**** EXTRACTED RECORDS ****

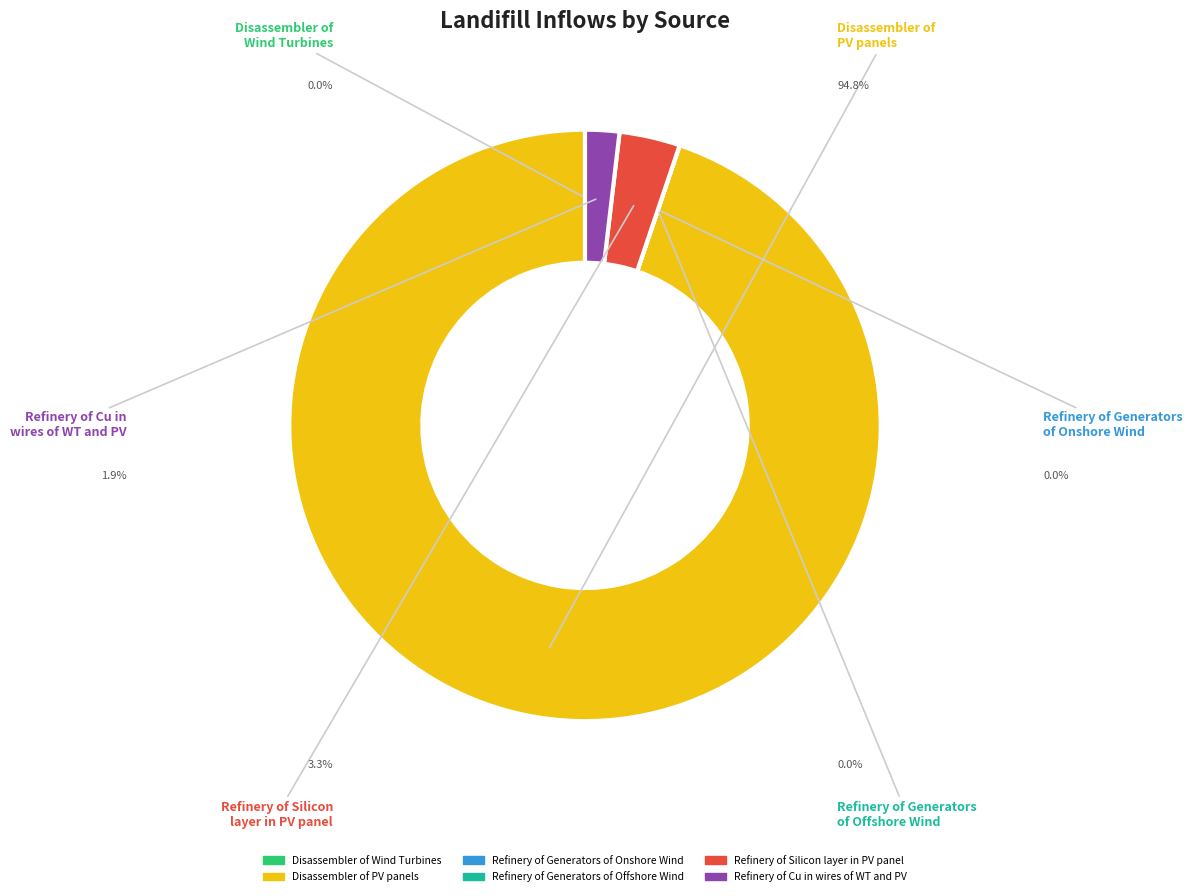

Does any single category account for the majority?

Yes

****
**** EXTRACTED RECORDS ****

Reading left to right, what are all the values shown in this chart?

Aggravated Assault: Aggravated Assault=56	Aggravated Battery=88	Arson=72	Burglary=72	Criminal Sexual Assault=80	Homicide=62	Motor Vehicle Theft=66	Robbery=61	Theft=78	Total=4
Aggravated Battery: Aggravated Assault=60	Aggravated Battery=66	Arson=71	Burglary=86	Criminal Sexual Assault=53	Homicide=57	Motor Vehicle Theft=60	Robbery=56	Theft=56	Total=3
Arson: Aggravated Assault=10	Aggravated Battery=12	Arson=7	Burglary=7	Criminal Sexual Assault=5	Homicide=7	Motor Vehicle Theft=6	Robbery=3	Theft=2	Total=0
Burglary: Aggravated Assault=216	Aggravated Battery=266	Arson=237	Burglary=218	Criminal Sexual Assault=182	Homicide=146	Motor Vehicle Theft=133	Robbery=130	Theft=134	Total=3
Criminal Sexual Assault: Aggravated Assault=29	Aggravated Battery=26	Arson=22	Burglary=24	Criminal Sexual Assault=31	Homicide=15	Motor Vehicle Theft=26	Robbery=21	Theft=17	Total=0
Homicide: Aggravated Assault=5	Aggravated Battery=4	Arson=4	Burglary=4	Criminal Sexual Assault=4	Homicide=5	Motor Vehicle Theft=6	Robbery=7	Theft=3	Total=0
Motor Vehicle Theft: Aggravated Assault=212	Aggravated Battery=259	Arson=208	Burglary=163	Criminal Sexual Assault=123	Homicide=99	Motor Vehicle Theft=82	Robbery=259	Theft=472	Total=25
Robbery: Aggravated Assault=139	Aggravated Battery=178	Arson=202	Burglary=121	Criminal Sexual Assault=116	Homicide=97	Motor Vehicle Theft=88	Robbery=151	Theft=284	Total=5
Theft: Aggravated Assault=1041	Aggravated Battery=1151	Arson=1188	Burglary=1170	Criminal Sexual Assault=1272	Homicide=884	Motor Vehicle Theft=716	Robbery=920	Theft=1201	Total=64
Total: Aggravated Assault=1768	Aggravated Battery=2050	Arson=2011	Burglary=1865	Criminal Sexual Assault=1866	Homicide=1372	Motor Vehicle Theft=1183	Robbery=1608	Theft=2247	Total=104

****

WHAT THE TASK REQUIRES
Could you set out the lines of the items above as a JSON list of strings, one string per line and no blank lines, beginning at the line that contains "Aggravated Assault: Aggravated" and stopping after the line that contains "Aggravated Battery: Aggravated"?

RESULT BELOW
[
  "Aggravated Assault: Aggravated Assault=56\tAggravated Battery=88\tArson=72\tBurglary=72\tCriminal Sexual Assault=80\tHomicide=62\tMotor Vehicle Theft=66\tRobbery=61\tTheft=78\tTotal=4",
  "Aggravated Battery: Aggravated Assault=60\tAggravated Battery=66\tArson=71\tBurglary=86\tCriminal Sexual Assault=53\tHomicide=57\tMotor Vehicle Theft=60\tRobbery=56\tTheft=56\tTotal=3"
]